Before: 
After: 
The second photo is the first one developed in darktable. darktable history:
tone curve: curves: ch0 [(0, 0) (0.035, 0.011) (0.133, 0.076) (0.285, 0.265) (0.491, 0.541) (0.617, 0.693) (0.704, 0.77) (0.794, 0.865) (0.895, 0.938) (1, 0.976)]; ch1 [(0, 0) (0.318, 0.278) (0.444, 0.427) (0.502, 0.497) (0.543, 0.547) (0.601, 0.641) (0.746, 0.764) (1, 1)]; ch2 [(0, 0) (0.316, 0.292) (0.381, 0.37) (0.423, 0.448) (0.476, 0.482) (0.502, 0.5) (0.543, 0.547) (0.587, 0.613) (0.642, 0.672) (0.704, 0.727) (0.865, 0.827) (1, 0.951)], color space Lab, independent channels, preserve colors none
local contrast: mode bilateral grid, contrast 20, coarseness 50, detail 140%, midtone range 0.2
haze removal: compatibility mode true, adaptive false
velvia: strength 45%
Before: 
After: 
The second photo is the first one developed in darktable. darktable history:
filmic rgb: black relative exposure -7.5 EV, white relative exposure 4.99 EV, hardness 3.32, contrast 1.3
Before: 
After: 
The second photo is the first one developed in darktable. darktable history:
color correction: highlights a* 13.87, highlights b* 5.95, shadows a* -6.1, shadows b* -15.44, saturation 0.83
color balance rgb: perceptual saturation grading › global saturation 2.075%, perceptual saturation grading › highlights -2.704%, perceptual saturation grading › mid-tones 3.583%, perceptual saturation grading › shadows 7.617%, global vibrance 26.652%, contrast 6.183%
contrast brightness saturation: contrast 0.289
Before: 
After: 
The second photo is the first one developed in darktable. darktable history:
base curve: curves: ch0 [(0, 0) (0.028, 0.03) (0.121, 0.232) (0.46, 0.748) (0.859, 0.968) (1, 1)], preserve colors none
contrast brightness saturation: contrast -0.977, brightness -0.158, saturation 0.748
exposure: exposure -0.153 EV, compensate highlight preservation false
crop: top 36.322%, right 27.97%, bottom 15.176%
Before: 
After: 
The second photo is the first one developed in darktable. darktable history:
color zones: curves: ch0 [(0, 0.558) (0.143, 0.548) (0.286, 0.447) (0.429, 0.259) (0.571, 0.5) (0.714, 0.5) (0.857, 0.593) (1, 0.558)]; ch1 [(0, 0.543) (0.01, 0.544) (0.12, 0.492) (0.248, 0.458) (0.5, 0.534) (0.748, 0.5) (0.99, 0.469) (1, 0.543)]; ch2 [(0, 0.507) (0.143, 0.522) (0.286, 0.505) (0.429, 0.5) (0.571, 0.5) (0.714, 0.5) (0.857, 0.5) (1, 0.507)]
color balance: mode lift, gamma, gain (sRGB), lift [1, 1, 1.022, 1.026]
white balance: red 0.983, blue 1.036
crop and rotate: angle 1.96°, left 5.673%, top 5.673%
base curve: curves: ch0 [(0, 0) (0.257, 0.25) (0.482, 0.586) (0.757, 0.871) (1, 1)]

━━━━━━━━━━━━━━━━━━━━

Given request: Please reproduce the material from its very beginning through the line containing "tone curve: curves: ch0", with both ends included.

Task answer:
Before: 
After: 
The second photo is the first one developed in darktable. darktable history:
tone curve: curves: ch0 [(0, 0) (0.035, 0.011) (0.133, 0.076) (0.285, 0.265) (0.491, 0.541) (0.617, 0.693) (0.704, 0.77) (0.794, 0.865) (0.895, 0.938) (1, 0.976)]; ch1 [(0, 0) (0.318, 0.278) (0.444, 0.427) (0.502, 0.497) (0.543, 0.547) (0.601, 0.641) (0.746, 0.764) (1, 1)]; ch2 [(0, 0) (0.316, 0.292) (0.381, 0.37) (0.423, 0.448) (0.476, 0.482) (0.502, 0.5) (0.543, 0.547) (0.587, 0.613) (0.642, 0.672) (0.704, 0.727) (0.865, 0.827) (1, 0.951)], color space Lab, independent channels, preserve colors none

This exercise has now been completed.